Stored data entries:
------------------------------------------------------------
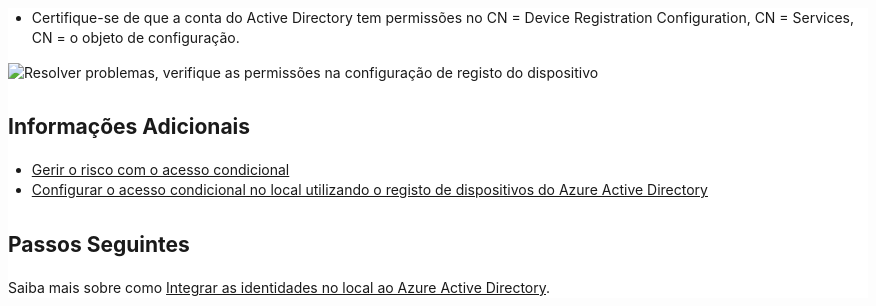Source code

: * Certifique-se de que a conta do Active Directory tem permissões no CN = Device Registration Configuration, CN = Services, CN = o objeto de configuração.

![Resolver problemas, verifique as permissões na configuração de registo do dispositivo](./media/active-directory-aadconnect-feature-device-writeback/troubleshoot6.png)

## <a name="additional-information"></a>Informações Adicionais
* [Gerir o risco com o acesso condicional](../active-directory-conditional-access-azure-portal.md)
* [Configurar o acesso condicional no local utilizando o registo de dispositivos do Azure Active Directory](../active-directory-device-registration-on-premises-setup.md)

## <a name="next-steps"></a>Passos Seguintes
Saiba mais sobre como [Integrar as identidades no local ao Azure Active Directory](active-directory-aadconnect.md).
------------------------------------------------------------
YOUR OBJECTIVE:
Pictures aside, repeat every line of the data above exactly.

OUTPUT FOR THIS EXERCISE:
Source code

: * Certifique-se de que a conta do Active Directory tem permissões no CN = Device Registration Configuration, CN = Services, CN = o objeto de configuração.

![Resolver problemas, verifique as permissões na configuração de registo do dispositivo](./media/active-directory-aadconnect-feature-device-writeback/troubleshoot6.png)

## <a name="additional-information"></a>Informações Adicionais
* [Gerir o risco com o acesso condicional](../active-directory-conditional-access-azure-portal.md)
* [Configurar o acesso condicional no local utilizando o registo de dispositivos do Azure Active Directory](../active-directory-device-registration-on-premises-setup.md)

## <a name="next-steps"></a>Passos Seguintes
Saiba mais sobre como [Integrar as identidades no local ao Azure Active Directory](active-directory-aadconnect.md).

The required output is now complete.